Politecnico di Milano, 15 milioni di euro e cento nuovi ricercatori in due anni

Lo scorso 18 marzo il Senato accademico ha approvato l’iniziativa che ha l’obiettivo di combattere il precariato tra i giovani universitari e ridurre l’aumento dell’età anagrafica dei ricercatori

precari della ricerca

Per rafforzare la propria base della ricerca tecnico-scientifica il Politecnico di Milano investirà 15 milioni di euro nei prossimi due anni, assumendo 100 nuovi ricercatori. Il Senato accademico del Polimi ha infatti approvato in una seduta del 18 marzo.

Il senso dell’iniziativa

Tale mossa – si legge in un comunicato diffuso dall’ateneo milanese – ha l’obiettivo di combattere il precariato tra i giovani universitari. Ma anche provare a ridurre l’aumento dell’età anagrafica dei ricercatori (l’età media dei ricercatori italiani, dato ANVUR 2017, è di 50,2 anni).

“Abbiamo voluto dare un segnale forte”. Ha commentato il rettore Ferruccio Resta. “Servono ricerca e innovazione per rilanciare una parte di Paese che guarda avanti, soprattutto in un momento storico, come quello attuale, in cui la tecnologia offre grandi opportunità. È nostra responsabilità impegnare risorse e creare occasioni sul territorio nazionale. Un messaggio che mandiamo a chiara voce ai giovani, per offrire loro opportunità di ricerca, e ai decisori politici, perché si può e si deve investire sul futuro».

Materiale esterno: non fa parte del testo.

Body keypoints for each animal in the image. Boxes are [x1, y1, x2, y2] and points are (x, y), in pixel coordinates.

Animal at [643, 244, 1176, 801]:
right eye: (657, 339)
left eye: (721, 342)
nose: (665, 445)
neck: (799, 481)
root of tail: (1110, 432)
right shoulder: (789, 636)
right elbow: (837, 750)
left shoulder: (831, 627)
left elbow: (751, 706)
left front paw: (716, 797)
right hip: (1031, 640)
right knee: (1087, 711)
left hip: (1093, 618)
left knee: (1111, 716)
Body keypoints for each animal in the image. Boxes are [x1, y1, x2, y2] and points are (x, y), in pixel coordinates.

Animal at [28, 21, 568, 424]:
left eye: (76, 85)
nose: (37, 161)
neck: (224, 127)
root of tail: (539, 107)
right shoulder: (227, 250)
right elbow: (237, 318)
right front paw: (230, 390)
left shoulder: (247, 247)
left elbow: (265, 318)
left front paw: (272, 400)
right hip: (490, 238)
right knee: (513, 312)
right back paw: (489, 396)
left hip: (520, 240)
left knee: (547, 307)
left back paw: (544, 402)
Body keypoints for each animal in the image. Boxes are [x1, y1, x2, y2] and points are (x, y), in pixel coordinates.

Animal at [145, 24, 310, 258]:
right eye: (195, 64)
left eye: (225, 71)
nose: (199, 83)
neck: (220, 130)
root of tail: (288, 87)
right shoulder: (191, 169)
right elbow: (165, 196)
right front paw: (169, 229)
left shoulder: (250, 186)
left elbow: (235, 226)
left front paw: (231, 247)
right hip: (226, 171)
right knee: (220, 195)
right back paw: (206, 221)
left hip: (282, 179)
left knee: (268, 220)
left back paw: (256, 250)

Verso un cambio generazionale

Si tratta di una scelta coraggiosa nel panorama italiano e uno sforzo significativo per la prima università tecnica italiana. In un contesto in cui si teme una diminuzione dei fondi di finanziamento ordinario e la fuga verso l’estero, il ricambio all’interno dell’ateneo rischierebbe di essere molto ridotto. Per questo si è deciso di utilizzare le poche risorse a disposizione per rendere possibile l’assunzione di una nuova generazione di ricercatori. Alla base, una razionalizzazione delle spese ordinarie e un sistema di gestione accorto che dimostra un modello efficiente di amministrazione pubblica.

Una scelta strategica che eviterà «buchi» generazionali nel futuro corpo docente di ruolo, garantirà l’attrattività di giovani talenti e darà nuova linfa al ramo più vitale della ricerca del Politecnico di Milano.